_Extract to read_
+ + + +

From: "René Scharfe" <l.s.r@web.de>
To: Junio C Hamano <gitster@pobox.com>, Jessica Clarke <jrtc27@jrtc27.com>
Cc: git@vger.kernel.org
Subject: Re: [PATCH] apply: Avoid ambiguous pointer provenance for CHERI/Arm's Morello
Date: Fri, 7 Jan 2022 13:16:53 +0100 [thread overview]
Message-ID: <8739caad-aa3d-1f0f-b5dd-6174a8e059f6@web.de> (raw)
In-Reply-To: <xmqqczl4bhmo.fsf@gitster.g>
Am 06.01.22 um 23:53 schrieb Junio C Hamano:
> Jessica Clarke <jrtc27@jrtc27.com> writes:
>
>> On CHERI, and thus Arm's Morello prototype, pointers are implemented as
>> hardware capabilities which, as well as having a normal integer address,
>> have additional bounds, permissions and other metadata in a second word.
>> In order to preserve this metadata, uintptr_t is also implemented as a
>> capability, not a plain integer, which causes problems for binary
>> operators, as the metadata preserved in the output can only come from
>> one of the inputs. In most cases this is clear, as normally at least one
>> operand is provably a plain integer, but if both operands are uintptr_t
>> and have no indication they're just plain integers then it is ambiguous,
>> and the current implementation will arbitrarily, but deterministically,
>> pick the left-hand side, due to empirical evidence that it is more
>> likely to be correct.
>
> What's left-hand side in the context of the code you changed?
> Between "what" vs "ent->util" you take "what"? That cannot be
> true. Are you referring to the (usually hidden and useless when we
> use it as an integer) "hardware capabilities" word as "left" vs the
> value of the pointer as "right"?
>
>> static uintptr_t register_symlink_changes(struct apply_state *state,
>> const char *path,
>> - uintptr_t what)
>> + size_t what)

+ + + +

_Extracted entries_
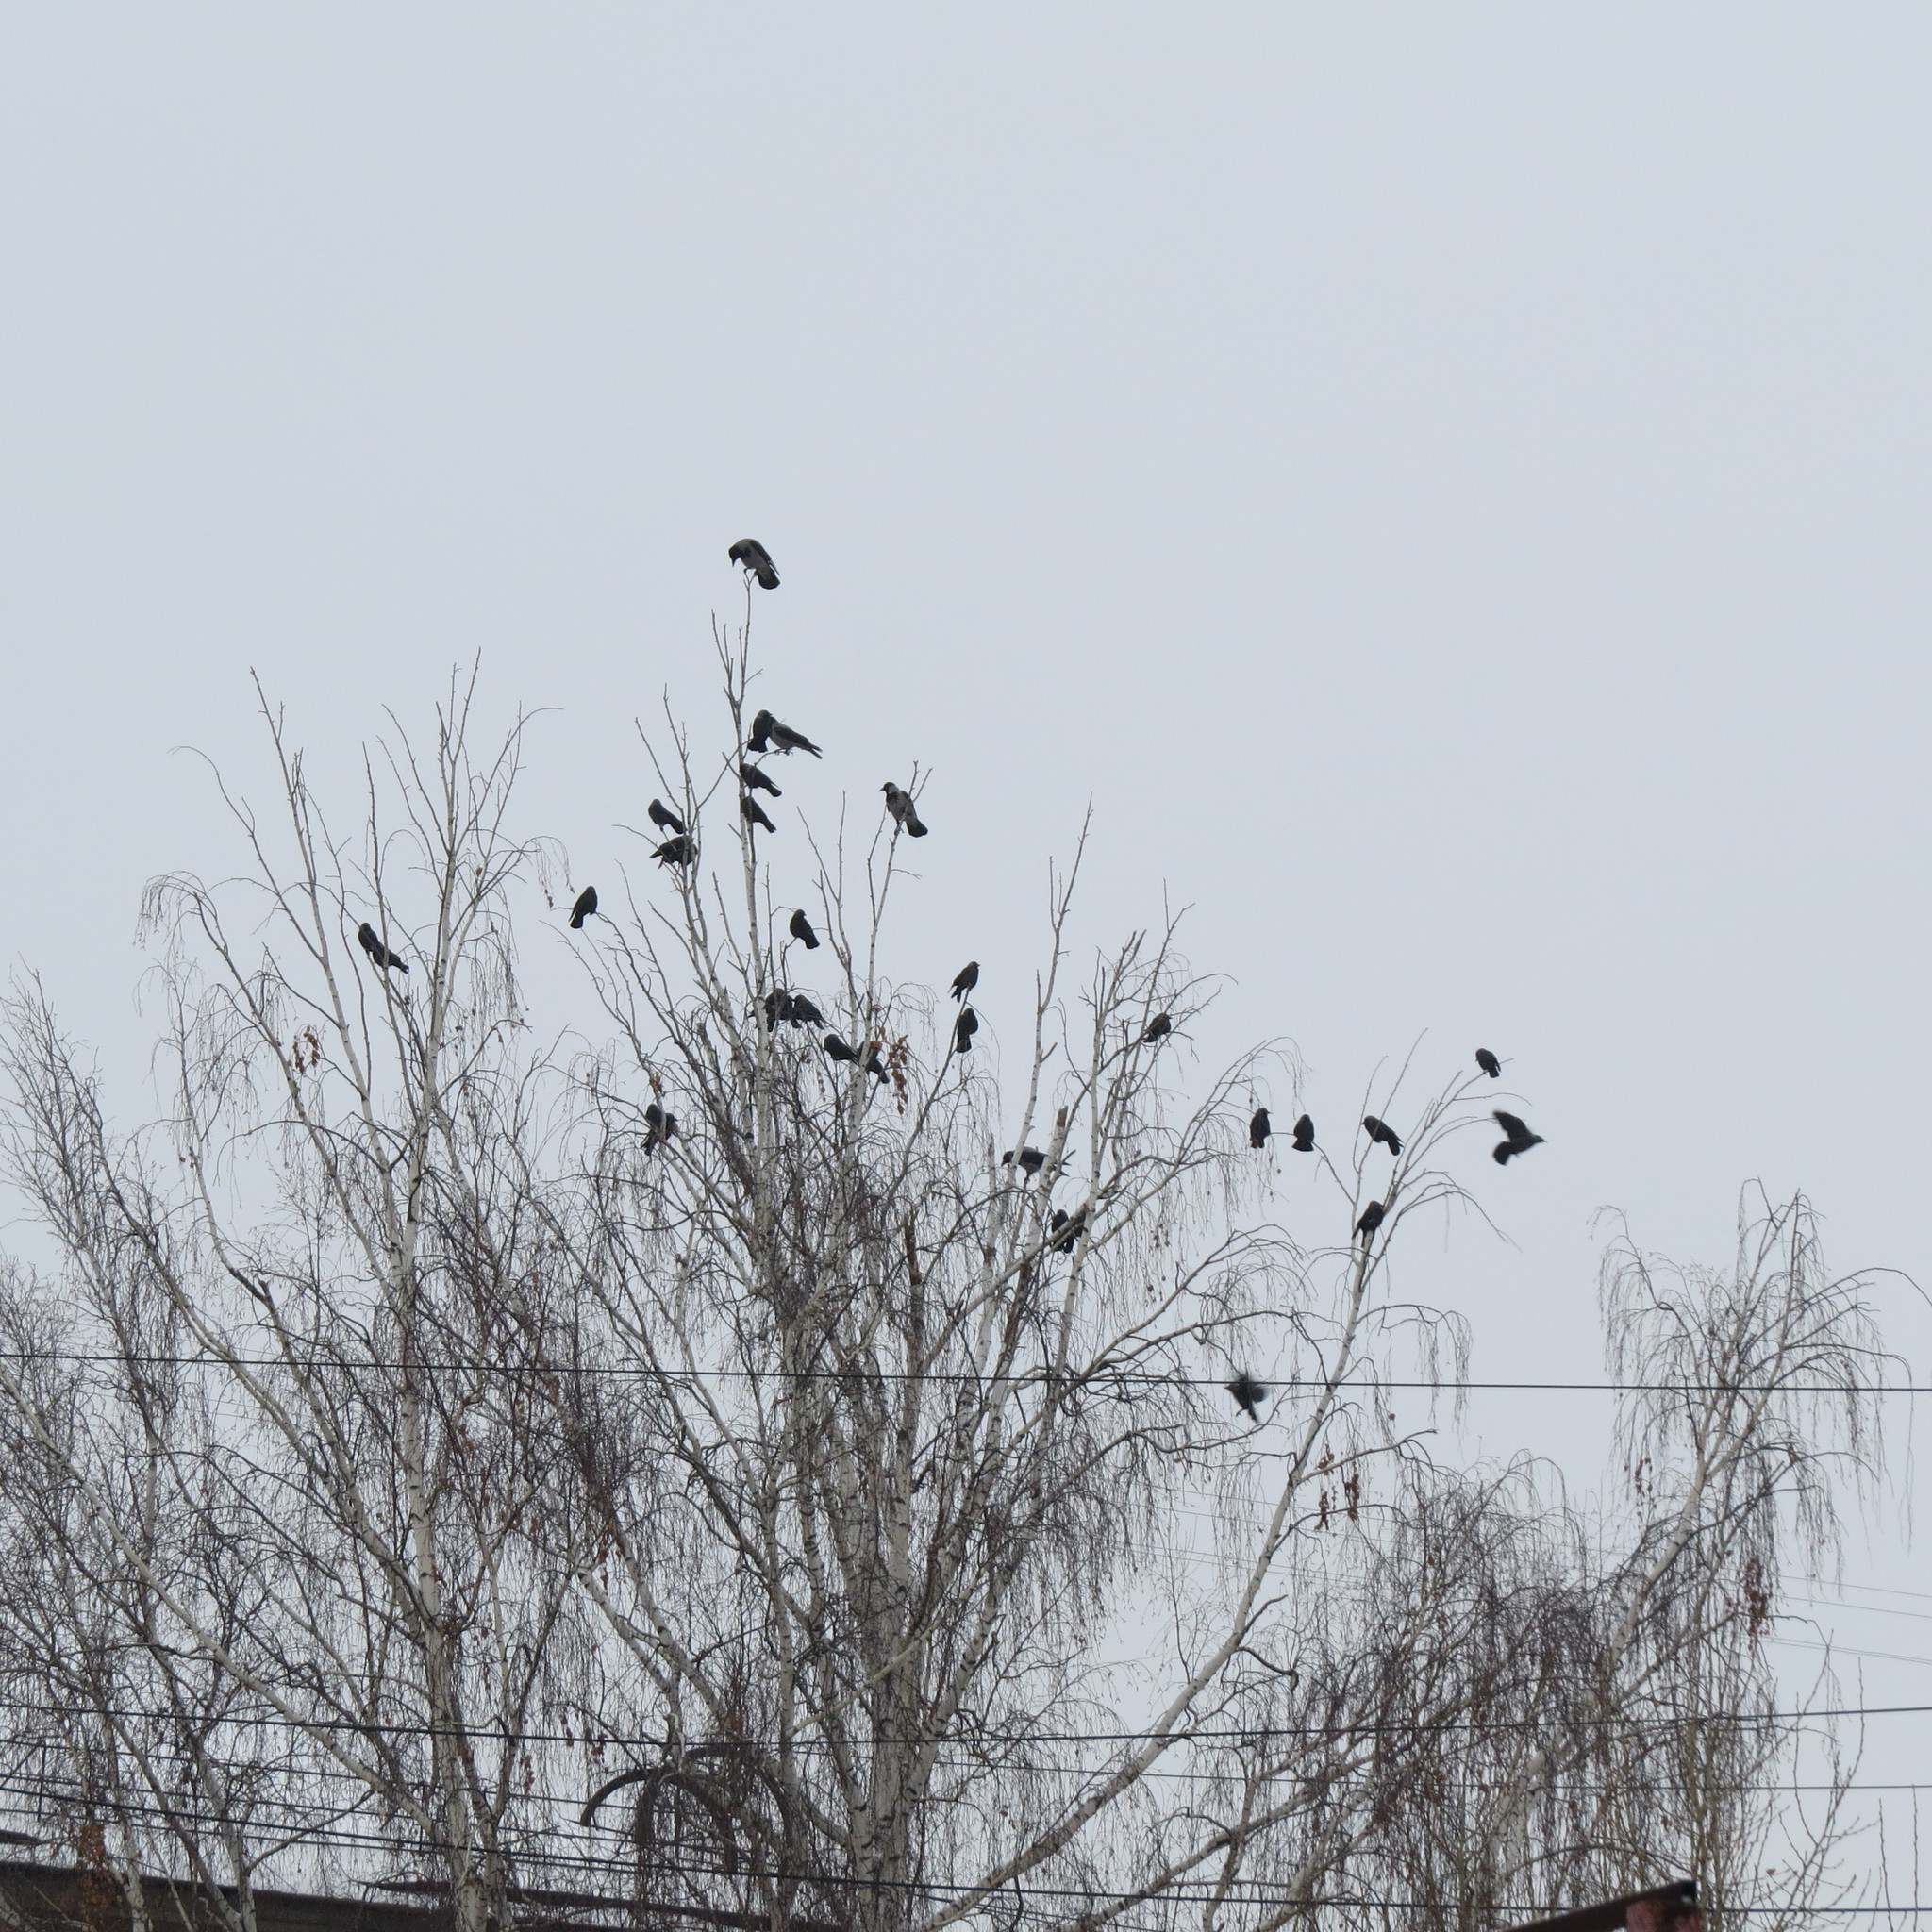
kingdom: Animalia
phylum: Chordata
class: Aves
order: Passeriformes
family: Corvidae
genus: Coloeus
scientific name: Coloeus monedula
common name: Western jackdaw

+ + + +

_Things to do_
1. List every distinct email address that appears in the mailing-list message about pointer provenance.
2. Duplicate the mailing-list message about pointer provenance from "In-Reply-To: <xmqqczl4bhmo.fsf@gitster.g>" to "a second word.".
3. Pick up the mailing-list message about pointer provenance after its last line and keep writing it.

_Responses to the tasks_
1.
l.s.r@web.de
gitster@pobox.com
jrtc27@jrtc27.com
git@vger.kernel.org

2.
In-Reply-To: <xmqqczl4bhmo.fsf@gitster.g>
Am 06.01.22 um 23:53 schrieb Junio C Hamano:
> Jessica Clarke <jrtc27@jrtc27.com> writes:
>
>> On CHERI, and thus Arm's Morello prototype, pointers are implemented as
>> hardware capabilities which, as well as having a normal integer address,
>> have additional bounds, permissions and other metadata in a second word.

3.
>> {
>> struct string_list_item *ent;
>>
>> @@ -3823,7 +3823,7 @@ static uintptr_t register_symlink_changes(struct apply_state *state,
>> ent = string_list_insert(&state->symlink_changes, path);
>> ent->util = (void *)0;
>> }
>> - ent->util = (void *)(what | ((uintptr_t)ent->util));
>> + ent->util = (void *)((uintptr_t)what | ((uintptr_t)ent->util));
>> return (uintptr_t)ent->util;
>> }
>
> I actually wonder if it results in code that is much easier to
> follow if we did:
>
> * Introduce an "enum apply_symlink_treatment" that has
> APPLY_SYMLINK_GOES_AWAY and APPLY_SYMLINK_IN_RESULT as its
> possible values;
>
> * Make register_symlink_changes() and check_symlink_changes()
> work with "enum apply_symlink_treatment";
>
> * (optional) stop using string_list() to store the symlink_changes;
> use strintmap and use strintmap_set() and strintmap_get() to
> access its entries, so that the ugly implementation detail
> (i.e. "the container type we use only has a (void *) field to
> store caller-supplied data, so we cast an integer and a pointer
> back and forth") can be safely hidden.
>
Or strsets -- we only need two.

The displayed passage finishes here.